The authors lean on a particularly powerful kind of evidence: Mendelian randomization, which uses the gene variants people inherit at random to test whether a factor causes disease rather than merely tracking with it. By that standard, Lp(a) holds up. Elevated levels are causally linked to coronary artery disease and to calcific aortic valve stenosis most clearly, with further associations to peripheral artery disease, stroke, and heart failure. The scale is striking — the authors estimate up to a billion people worldwide carry levels that raise their risk.
The practical takeaway is simple and, for now, under-followed: measure Lp(a) at least once in anyone at intermediate or high cardiovascular risk. An elevated result identifies a person who warrants more aggressive control of every other modifiable factor — and who stands to benefit if the Lp(a)-lowering drugs now in trials succeed.
The status-quo resistance is candidly named.
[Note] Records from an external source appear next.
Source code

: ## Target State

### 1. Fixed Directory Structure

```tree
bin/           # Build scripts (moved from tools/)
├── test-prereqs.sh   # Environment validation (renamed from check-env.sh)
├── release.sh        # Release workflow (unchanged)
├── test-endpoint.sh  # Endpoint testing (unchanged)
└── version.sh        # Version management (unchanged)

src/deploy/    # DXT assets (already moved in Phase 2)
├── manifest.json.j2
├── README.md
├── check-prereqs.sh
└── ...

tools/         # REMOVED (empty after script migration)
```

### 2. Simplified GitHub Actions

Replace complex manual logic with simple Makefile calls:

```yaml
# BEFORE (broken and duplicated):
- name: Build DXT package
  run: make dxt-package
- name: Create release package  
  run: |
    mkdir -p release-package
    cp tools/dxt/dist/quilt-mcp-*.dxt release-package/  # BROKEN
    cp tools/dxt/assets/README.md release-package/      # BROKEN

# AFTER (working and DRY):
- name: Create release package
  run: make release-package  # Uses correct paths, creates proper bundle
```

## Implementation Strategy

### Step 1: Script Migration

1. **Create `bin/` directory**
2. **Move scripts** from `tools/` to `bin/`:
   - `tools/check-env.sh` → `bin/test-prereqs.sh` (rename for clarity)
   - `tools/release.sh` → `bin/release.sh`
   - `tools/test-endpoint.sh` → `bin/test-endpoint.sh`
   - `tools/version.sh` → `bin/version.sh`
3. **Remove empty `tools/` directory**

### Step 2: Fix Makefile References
Guidelines have been slow to recommend routine testing, partly because, until recently, there was nothing specific to do about a high result — and companies without an Lp(a) drug have little reason to raise its profile.
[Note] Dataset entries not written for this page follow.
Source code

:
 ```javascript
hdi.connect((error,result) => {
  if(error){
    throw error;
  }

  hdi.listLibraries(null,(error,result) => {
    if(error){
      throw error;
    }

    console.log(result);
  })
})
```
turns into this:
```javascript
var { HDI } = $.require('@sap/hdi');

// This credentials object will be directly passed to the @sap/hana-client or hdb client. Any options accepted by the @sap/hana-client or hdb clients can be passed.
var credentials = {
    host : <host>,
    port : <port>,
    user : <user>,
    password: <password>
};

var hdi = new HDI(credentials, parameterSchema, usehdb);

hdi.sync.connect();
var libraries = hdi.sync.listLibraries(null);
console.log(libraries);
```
We rate the evidence solid: robust genetic epidemiology from large cohorts, assembled by recognized experts, though it is a narrative review and the authors disclose ties to Lp(a)-drug developers. Its clinical significance is high and rising — it identifies an enormous at-risk population, and its weight will jump further if the ongoing outcome trials show that lowering Lp(a) lowers events.
The original source
Arsenault BJ, Kamstrup PR. Lipoprotein(a) and cardiovascular and valvular diseases: A genetic epidemiological perspective. Atherosclerosis. 2022 May;349:7–16.